Álvarez-Pallete López predicted
telcos would swiftly move from human-operated networks to one of computer
operation supervised by humans. “When you deploy fibre and 5G and switch off
the old technology you have something different. The networks become software-based.
Then you apply AI and the networks become proactive. It is much more than a
telephone network. This is now a supercomputer we have created,” he said.
“The journey to fully autonomous networks is unstoppable.”
“There’s no way we can ignore
AI,” agreed Deutsche Telekom CEO Tim Hoettges. “We will see thousands of new
use cases in the next few years.” Hoettges said that telcos can maximise labour
productivity by up to 37% by embedding AI in their business. AI can help
deliver energy efficiency savings, predictive maintenance, and individualised
customer service, he said.
Deutsche Telekom is already
deploying AI in 400 use cases across the company and has built an AI
“competence centre” of experts developing AI products, he said. It is also a
signatory to a pact with 12 other operators including SK Telecom and Singtel to
build an LLM for telco specific services.
“We do not want to be dependent
on hyperscalers,” Hoettges said. “We want to build our own system without [help
from] the outside. I think we understand our world better, so we have to train
the LLM ourselves.”
Today, DT makes €10 billion in
revenues from European B2B customers. “They desperately want an AI solution for
their business,” Hoettges said. “We can be a facilitator.”
Hoettges also emphasised that
at DT, AI was a “command strategy from the CEO on down” but that AI skills
needed to be upgraded at every level in the organization.
Calling AI a “gamechanger” for
this industry, Mike Fries, CEO, Liberty Global said AI was front and centre of
his agenda. “Tim mentioned 400 use cases. We are thinking about four,” he said.

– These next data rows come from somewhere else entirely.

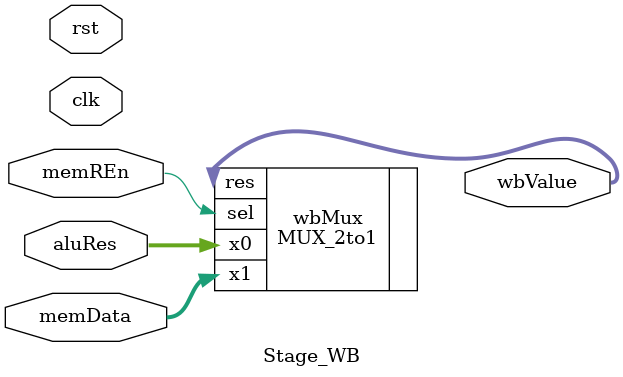
<source format=v>
module Stage_WB(
    input clk, rst,
    input memREn,
    input [31:0] aluRes, memData,
    output [31:0] wbValue
);
    MUX_2to1 #(32) wbMux(
        .x0(aluRes),
        .x1(memData),
        .sel(memREn),
        .res(wbValue)
    );
endmodule
</source>
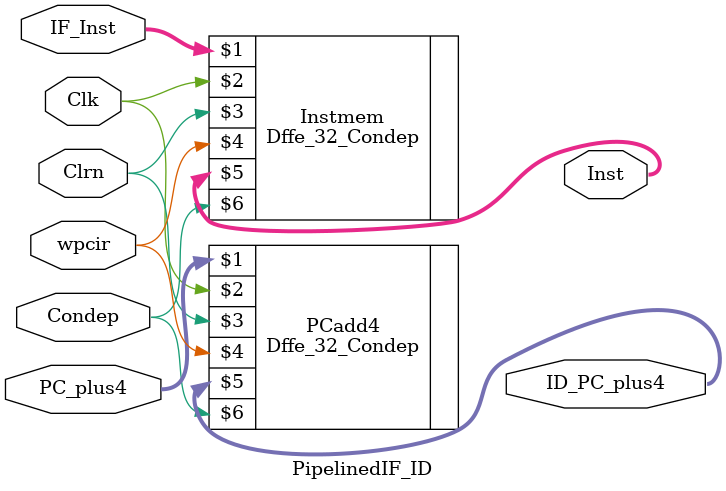
<source format=v>
`timescale 1ns / 1ps

module PipelinedIF_ID(PC_plus4,IF_Inst,wpcir,Clk,Clrn,ID_PC_plus4,Inst,Condep);
    input [31:0]PC_plus4,IF_Inst;
    input       wpcir,Clk,Clrn,Condep;
    output [31:0]ID_PC_plus4,Inst;
    Dffe_32_Condep PCadd4(PC_plus4,Clk,Clrn,wpcir,ID_PC_plus4,Condep);//IF/IDPC+4寄存器
    Dffe_32_Condep Instmem(IF_Inst,Clk,Clrn,wpcir,Inst,Condep); //IF/ID指令寄存器
endmodule

</source>
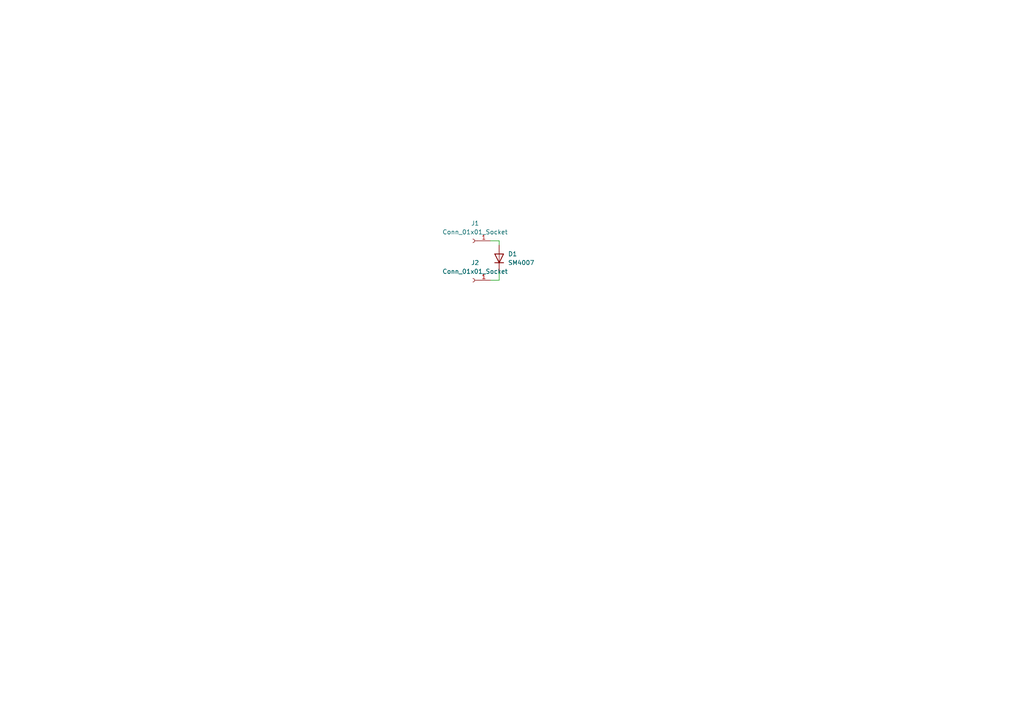
<source format=kicad_sch>
(kicad_sch
	(version 20231120)
	(generator "eeschema")
	(generator_version "8.0")
	(uuid "18392b02-163f-4425-94c2-c168ec6d5f81")
	(paper "A4")
	
	(wire
		(pts
			(xy 144.78 69.85) (xy 144.78 71.12)
		)
		(stroke
			(width 0)
			(type default)
		)
		(uuid "6b762e03-7f67-42c6-8718-bbe694a68179")
	)
	(wire
		(pts
			(xy 144.78 78.74) (xy 144.78 81.28)
		)
		(stroke
			(width 0)
			(type default)
		)
		(uuid "9c1fe96c-a617-4797-bef4-8657f18512be")
	)
	(wire
		(pts
			(xy 142.24 69.85) (xy 144.78 69.85)
		)
		(stroke
			(width 0)
			(type default)
		)
		(uuid "c828eb96-5735-47b0-8b1a-8546893c57fd")
	)
	(wire
		(pts
			(xy 144.78 81.28) (xy 142.24 81.28)
		)
		(stroke
			(width 0)
			(type default)
		)
		(uuid "e08eefaa-169c-451d-9753-ae0faf9fc4e8")
	)
	(symbol
		(lib_id "Diode:SM4007")
		(at 144.78 74.93 90)
		(unit 1)
		(exclude_from_sim no)
		(in_bom yes)
		(on_board yes)
		(dnp no)
		(fields_autoplaced yes)
		(uuid "6c3fe0c2-5cab-462d-bad7-d7003ef3cdc1")
		(property "Reference" "D1"
			(at 147.32 73.6599 90)
			(effects
				(font
					(size 1.27 1.27)
				)
				(justify right)
			)
		)
		(property "Value" "SM4007"
			(at 147.32 76.1999 90)
			(effects
				(font
					(size 1.27 1.27)
				)
				(justify right)
			)
		)
		(property "Footprint" "Diode_SMD:D_SMA"
			(at 149.225 74.93 0)
			(effects
				(font
					(size 1.27 1.27)
				)
				(hide yes)
			)
		)
		(property "Datasheet" "http://cdn-reichelt.de/documents/datenblatt/A400/SMD1N400%23DIO.pdf"
			(at 144.78 74.93 0)
			(effects
				(font
					(size 1.27 1.27)
				)
				(hide yes)
			)
		)
		(property "Description" "1000V 1A General Purpose Rectifier Diode, MELF"
			(at 144.78 74.93 0)
			(effects
				(font
					(size 1.27 1.27)
				)
				(hide yes)
			)
		)
		(property "Sim.Device" "D"
			(at 144.78 74.93 0)
			(effects
				(font
					(size 1.27 1.27)
				)
				(hide yes)
			)
		)
		(property "Sim.Pins" "1=K 2=A"
			(at 144.78 74.93 0)
			(effects
				(font
					(size 1.27 1.27)
				)
				(hide yes)
			)
		)
		(pin "2"
			(uuid "784a11ef-fce2-45c2-9689-8deb25609ea6")
		)
		(pin "1"
			(uuid "21fe80af-d9b2-402a-aac0-4021ddc94155")
		)
		(instances
			(project "Diode_M7"
				(path "/18392b02-163f-4425-94c2-c168ec6d5f81"
					(reference "D1")
					(unit 1)
				)
			)
		)
	)
	(symbol
		(lib_id "Connector:Conn_01x01_Socket")
		(at 137.16 69.85 0)
		(mirror y)
		(unit 1)
		(exclude_from_sim no)
		(in_bom yes)
		(on_board yes)
		(dnp no)
		(fields_autoplaced yes)
		(uuid "789f5777-c98c-4aa2-b46e-c940cef37bce")
		(property "Reference" "J1"
			(at 137.795 64.77 0)
			(effects
				(font
					(size 1.27 1.27)
				)
			)
		)
		(property "Value" "Conn_01x01_Socket"
			(at 137.795 67.31 0)
			(effects
				(font
					(size 1.27 1.27)
				)
			)
		)
		(property "Footprint" "MountingHole:MountingHole_2.5mm_Pad"
			(at 137.16 69.85 0)
			(effects
				(font
					(size 1.27 1.27)
				)
				(hide yes)
			)
		)
		(property "Datasheet" "~"
			(at 137.16 69.85 0)
			(effects
				(font
					(size 1.27 1.27)
				)
				(hide yes)
			)
		)
		(property "Description" "Generic connector, single row, 01x01, script generated"
			(at 137.16 69.85 0)
			(effects
				(font
					(size 1.27 1.27)
				)
				(hide yes)
			)
		)
		(pin "1"
			(uuid "5a0e5727-31d3-4d7d-92f4-9dff6f68f9ed")
		)
		(instances
			(project "Diode_M7"
				(path "/18392b02-163f-4425-94c2-c168ec6d5f81"
					(reference "J1")
					(unit 1)
				)
			)
		)
	)
	(symbol
		(lib_id "Connector:Conn_01x01_Socket")
		(at 137.16 81.28 0)
		(mirror y)
		(unit 1)
		(exclude_from_sim no)
		(in_bom yes)
		(on_board yes)
		(dnp no)
		(fields_autoplaced yes)
		(uuid "8bea4d3f-4e60-40b6-b2b1-1644a619ec4d")
		(property "Reference" "J2"
			(at 137.795 76.2 0)
			(effects
				(font
					(size 1.27 1.27)
				)
			)
		)
		(property "Value" "Conn_01x01_Socket"
			(at 137.795 78.74 0)
			(effects
				(font
					(size 1.27 1.27)
				)
			)
		)
		(property "Footprint" "MountingHole:MountingHole_2.5mm_Pad"
			(at 137.16 81.28 0)
			(effects
				(font
					(size 1.27 1.27)
				)
				(hide yes)
			)
		)
		(property "Datasheet" "~"
			(at 137.16 81.28 0)
			(effects
				(font
					(size 1.27 1.27)
				)
				(hide yes)
			)
		)
		(property "Description" "Generic connector, single row, 01x01, script generated"
			(at 137.16 81.28 0)
			(effects
				(font
					(size 1.27 1.27)
				)
				(hide yes)
			)
		)
		(pin "1"
			(uuid "f8b0f3aa-b815-4f62-b029-630040e9b5c0")
		)
		(instances
			(project "Diode_M7"
				(path "/18392b02-163f-4425-94c2-c168ec6d5f81"
					(reference "J2")
					(unit 1)
				)
			)
		)
	)
	(sheet_instances
		(path "/"
			(page "1")
		)
	)
)

</source>
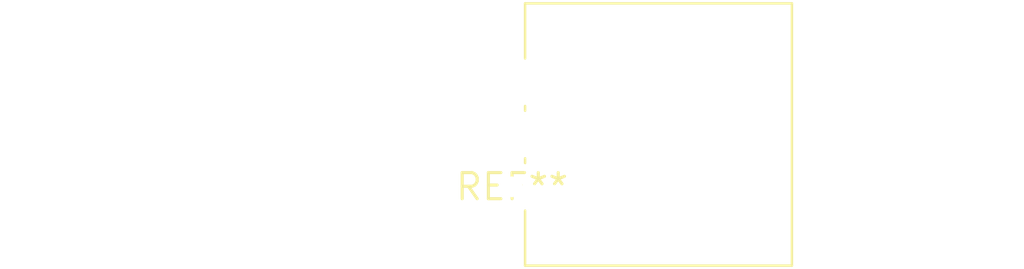
<source format=kicad_pcb>
(kicad_pcb (version 20240108) (generator pcbnew)

  (general
    (thickness 1.6)
  )

  (paper "A4")
  (layers
    (0 "F.Cu" signal)
    (31 "B.Cu" signal)
    (32 "B.Adhes" user "B.Adhesive")
    (33 "F.Adhes" user "F.Adhesive")
    (34 "B.Paste" user)
    (35 "F.Paste" user)
    (36 "B.SilkS" user "B.Silkscreen")
    (37 "F.SilkS" user "F.Silkscreen")
    (38 "B.Mask" user)
    (39 "F.Mask" user)
    (40 "Dwgs.User" user "User.Drawings")
    (41 "Cmts.User" user "User.Comments")
    (42 "Eco1.User" user "User.Eco1")
    (43 "Eco2.User" user "User.Eco2")
    (44 "Edge.Cuts" user)
    (45 "Margin" user)
    (46 "B.CrtYd" user "B.Courtyard")
    (47 "F.CrtYd" user "F.Courtyard")
    (48 "B.Fab" user)
    (49 "F.Fab" user)
    (50 "User.1" user)
    (51 "User.2" user)
    (52 "User.3" user)
    (53 "User.4" user)
    (54 "User.5" user)
    (55 "User.6" user)
    (56 "User.7" user)
    (57 "User.8" user)
    (58 "User.9" user)
  )

  (setup
    (pad_to_mask_clearance 0)
    (pcbplotparams
      (layerselection 0x00010fc_ffffffff)
      (plot_on_all_layers_selection 0x0000000_00000000)
      (disableapertmacros false)
      (usegerberextensions false)
      (usegerberattributes false)
      (usegerberadvancedattributes false)
      (creategerberjobfile false)
      (dashed_line_dash_ratio 12.000000)
      (dashed_line_gap_ratio 3.000000)
      (svgprecision 4)
      (plotframeref false)
      (viasonmask false)
      (mode 1)
      (useauxorigin false)
      (hpglpennumber 1)
      (hpglpenspeed 20)
      (hpglpendiameter 15.000000)
      (dxfpolygonmode false)
      (dxfimperialunits false)
      (dxfusepcbnewfont false)
      (psnegative false)
      (psa4output false)
      (plotreference false)
      (plotvalue false)
      (plotinvisibletext false)
      (sketchpadsonfab false)
      (subtractmaskfromsilk false)
      (outputformat 1)
      (mirror false)
      (drillshape 1)
      (scaleselection 1)
      (outputdirectory "")
    )
  )

  (net 0 "")

  (footprint "Potentiometer_Vishay_248GJ-249GJ_Single_Vertical" (layer "F.Cu") (at 0 0))

)

</source>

“It’s impossible to go from zero to sixty and be effective. We aim to be
focused,” he explained. Second, while we love to be first, it is more important
to be fast. You don’t have to be first in every application or idea. We are
feeding this from the top of the company. I am leading it. We are not doing
this by the seat of our pants, but in a thoughtful way. We are worried about
deployment but also ethics, regulation, insights, and clients.”
One of Liberty Global’s AI
focuses is on customer service. Another is the huge area of network
optimisation, planning, and energy saving. The biggest is upskilling the
company’s staff with tools and mindset.
“Getting AI right is 10% the
model, 20% IT, and 70% about people,” Fries said. “The organisational changes
required is a massive lift. We want to being everybody along with us.”

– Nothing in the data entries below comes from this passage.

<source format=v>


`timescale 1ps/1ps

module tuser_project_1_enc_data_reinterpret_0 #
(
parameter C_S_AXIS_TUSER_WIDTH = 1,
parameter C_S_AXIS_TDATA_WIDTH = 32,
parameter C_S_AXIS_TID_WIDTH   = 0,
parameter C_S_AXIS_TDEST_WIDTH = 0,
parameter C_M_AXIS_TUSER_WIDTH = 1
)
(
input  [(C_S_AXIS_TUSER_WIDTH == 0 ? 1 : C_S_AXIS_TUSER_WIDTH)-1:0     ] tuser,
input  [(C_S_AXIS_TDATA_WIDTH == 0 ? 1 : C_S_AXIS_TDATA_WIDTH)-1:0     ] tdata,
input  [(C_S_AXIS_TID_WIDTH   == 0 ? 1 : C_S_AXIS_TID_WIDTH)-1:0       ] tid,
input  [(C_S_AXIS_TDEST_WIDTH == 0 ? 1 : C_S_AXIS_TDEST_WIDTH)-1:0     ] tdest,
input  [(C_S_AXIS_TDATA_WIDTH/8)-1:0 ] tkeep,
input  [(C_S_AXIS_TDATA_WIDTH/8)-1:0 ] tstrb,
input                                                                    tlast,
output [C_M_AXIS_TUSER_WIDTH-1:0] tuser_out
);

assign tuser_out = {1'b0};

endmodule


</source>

Telstra’s ambition is to be the
leading “AI-fuelled organisation in Australia,” said Vicki Brady, CEO, Telstra.
“Practically, how do we make it happen? Tens of millions of data points cross
out networks every five minutes. Humans can’t deal with that. At Telstra we
believe it’s got to be a whole business strategy not a tech strategy. Rather
than testing things we are embracing AI now. For instance, our customer service
teams are using GenAI now get information super quick to customers.”

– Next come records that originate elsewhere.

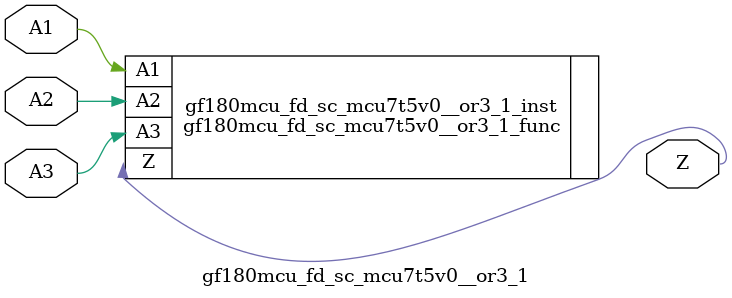
<source format=v>

module gf180mcu_fd_sc_mcu7t5v0__or3_1( A1, A2, A3, Z );
input A1, A2, A3;
output Z;

   `ifdef FUNCTIONAL  //  functional //

	gf180mcu_fd_sc_mcu7t5v0__or3_1_func gf180mcu_fd_sc_mcu7t5v0__or3_1_behav_inst(.A1(A1),.A2(A2),.A3(A3),.Z(Z));

   `else

	gf180mcu_fd_sc_mcu7t5v0__or3_1_func gf180mcu_fd_sc_mcu7t5v0__or3_1_inst(.A1(A1),.A2(A2),.A3(A3),.Z(Z));

	// spec_gates_begin


	// spec_gates_end



   specify

	// specify_block_begin

	// comb arc A1 --> Z
	 (A1 => Z) = (1.0,1.0);

	// comb arc A2 --> Z
	 (A2 => Z) = (1.0,1.0);

	// comb arc A3 --> Z
	 (A3 => Z) = (1.0,1.0);

	// specify_block_end

   endspecify

   `endif

endmodule

</source>
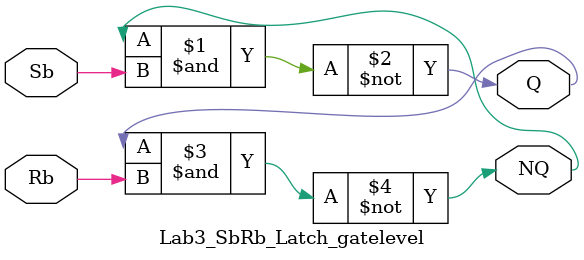
<source format=v>

module Lab3_SbRb_Latch_gatelevel(output Q,NQ,input Sb,Rb);

nand #(2) (Q,NQ,Sb);
nand #(2) (NQ,Q,Rb);

endmodule
</source>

She said half of Telstra’s
processes today are enabled by AI with the goal of 100 percent by July 2025.
While some execs were pondering
the vast sums their companies could make by monetizing new AI-driven services,
few voiced concerns about its environmental cost. Álvarez-Pallete López said a
single AI query “costs the equivalent in power consumption to create one bottle
of water or 2 hours of an electric light bulb.” With AI and 5G, he said, “data
volumes will rise four-fold between now and 2030 with huge power implications.
Massive data from sensors and massive processing capacity presents new
challenges including the responsibility of telcos to enhance sustainability.”